The alternative date we have today stems from a parade held on September 5, 1882 in New York by the Noble Order of the Knights of Labor, a Catholic-inspired anti-socialist union. the Knights repeated the event in 1884 and decided to do so henceforth every first Monday in September. Naturally, they endorsed their parade date as Labor Day. In 1887 Cleveland endorsed the position of the Knights and its date.
The story doesn't end there. It had at least two sequels.
First, the popular pressure for the eight-hour day continued. At the 1888 convention of the FOTU (that year renamed American Federation of Labor, it was decided that yet another push for the eight-hour workday was needed and settled on May 1, 1890, for other general strike.
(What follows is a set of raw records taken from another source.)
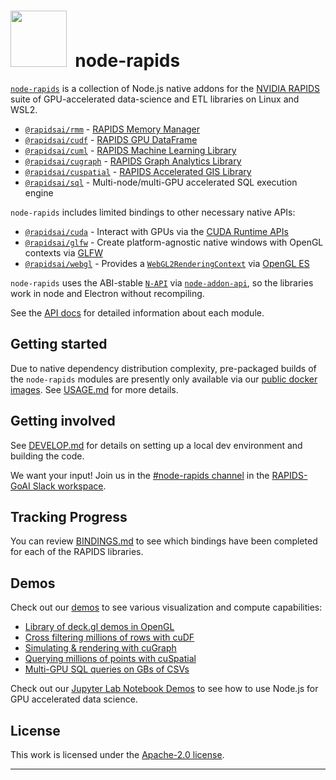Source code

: # <div align="left"><img src="https://rapids.ai/assets/images/rapids_logo.png" width="90px"/>&nbsp; node-rapids

[`node-rapids`](https://github.com/rapidsai/node) is a collection of Node.js native addons for the [NVIDIA RAPIDS](https://rapids.ai/) suite of GPU-accelerated data-science and ETL libraries on Linux and WSL2.

* [`@rapidsai/rmm`](https://github.com/rapidsai/node/tree/main/modules/rmm) - [RAPIDS Memory Manager](https://github.com/rapidsai/rmm)
* [`@rapidsai/cudf`](https://github.com/rapidsai/node/tree/main/modules/cudf) - [RAPIDS GPU DataFrame](https://github.com/rapidsai/cudf)
* [`@rapidsai/cuml`](https://github.com/rapidsai/node/tree/main/modules/cuml) - [RAPIDS Machine Learning Library](https://github.com/rapidsai/cuml)
* [`@rapidsai/cugraph`](https://github.com/rapidsai/node/tree/main/modules/cugraph) - [RAPIDS Graph Analytics Library](https://github.com/rapidsai/cugraph)
* [`@rapidsai/cuspatial`](https://github.com/rapidsai/node/tree/main/modules/cuspatial) - [RAPIDS Accelerated GIS Library](https://github.com/rapidsai/cuspatial)
* [`@rapidsai/sql`](https://github.com/rapidsai/node/tree/main/modules/sql) - Multi-node/multi-GPU accelerated SQL execution engine

`node-rapids` includes limited bindings to other necessary native APIs:

* [`@rapidsai/cuda`](https://github.com/rapidsai/node/tree/main/modules/cuda) - Interact with GPUs via the [CUDA Runtime APIs](https://developer.nvidia.com/cuda-toolkit)
* [`@rapidsai/glfw`](https://github.com/rapidsai/node/tree/main/modules/glfw) - Create platform-agnostic native windows with OpenGL contexts via [GLFW](https://github.com/glfw/glfw)
* [`@rapidsai/webgl`](https://github.com/rapidsai/node/tree/main/modules/webgl) - Provides a [`WebGL2RenderingContext`](https://developer.mozilla.org/en-US/docs/Web/API/WebGL2RenderingContext) via [OpenGL ES](https://www.khronos.org/opengles)

`node-rapids` uses the ABI-stable [`N-API`](https://nodejs.org/api/n-api.html) via [`node-addon-api`](https://github.com/nodejs/node-addon-api), so the libraries work in node and Electron without recompiling.

See the [API docs](https://rapidsai.github.io/node/) for detailed information about each module.

## Getting started

Due to native dependency distribution complexity, pre-packaged builds of the `node-rapids` modules are presently only available via our [public docker images](https://github.com/orgs/rapidsai/packages/container/package/node). See [USAGE.md](https://github.com/rapidsai/node/tree/main/USAGE.md) for more details.

## Getting involved

See [DEVELOP.md](https://github.com/rapidsai/node/blob/main/DEVELOP.md) for details on setting up a local dev environment and building the code.

We want your input! Join us in the [#node-rapids channel](https://rapids-goai.slack.com/archives/C0237JMVBRS) in the [RAPIDS-GoAI Slack workspace](https://rapids-goai.slack.com).

## Tracking Progress

You can review [BINDINGS.md](https://github.com/rapidsai/node/blob/main/BINDINGS.md) to see which bindings have been completed for each of the RAPIDS libraries.

## Demos

Check out our [demos](https://github.com/rapidsai/node/tree/main/modules/demo) to see various visualization and compute capabilities:

* [Library of deck.gl demos in OpenGL](https://github.com/rapidsai/node/tree/main/modules/demo/deck/)
* [Cross filtering millions of rows with cuDF](https://github.com/rapidsai/node/tree/main/modules/demo/client-server)
* [Simulating & rendering with cuGraph](https://github.com/rapidsai/node/tree/main/modules/demo/graph/)
* [Querying millions of points with cuSpatial](https://github.com/rapidsai/node/tree/main/modules/demo/spatial/)
* [Multi-GPU SQL queries on GBs of CSVs](https://github.com/rapidsai/node/tree/main/modules/demo/sql/sql-cluster-server/)

Check out our [Jupyter Lab Notebook Demos](https://github.com/rapidsai/node/tree/main/modules/cudf/notebooks) to see how to use Node.js for GPU accelerated data science.  
  
## License

This work is licensed under the [Apache-2.0 license](https://github.com/rapidsai/node/tree/main/LICENSE).

---
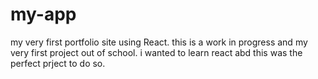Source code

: # my-app
my very first portfolio site using React.
this is a work in progress and my very first project out of school.
i wanted to learn react abd this was the perfect prject to do so.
The International Workers Association (or Second International), meeting in Paris in 1889, endorsed the AFL's date for international demonstrations in solidarity, thus starting the international workers' tradition of May Day.
But the struggle for the eight-hour workday was long. It was won first in the U.S.A. by the miners' union in 1898, then construction workers in San Francisco's won it in 1900, the printers in 1905. In 1914 the Ford Company doubled pay to $ 5 a day and reduced the workday from nine to eight hours.
Yet it was not until 1916, with wartime protests looming, that the federal government established the eight-hour day as a national standard. Under the later legislation and litigation, a broad swath of salaried workers are exempt from overtime pay rules and effectively from the eight-hour workday.
A second consequence of the Haymarket Massacre was the hoary Chicago trial of eight anarchist workers were accused of conspiring to incite violence. Five were sentenced to death (one committed suicide before his execution) and three were sentenced to prison. The labor movement called them the Martyrs of Chicago.
The trial, which lasted until 1893, was universally described as illegitimate and deliberately malicious. The new governor of Illinois, John Peter Altgeld, pardoned the accused and joined those who criticized the prosecution of the case in the courts.
Altgeld, one of the founders of the progressive wing of the Democratic Party, could have been a candidate for president, as many at the time said they wanted, if he had not been born a fellow citizen of the German immigrants who fought for their rights in Haymarket Square.
Happy Labor Day and remember: no rights have been acquired without considerable struggle and those who say so are likely trying to deprive you of some.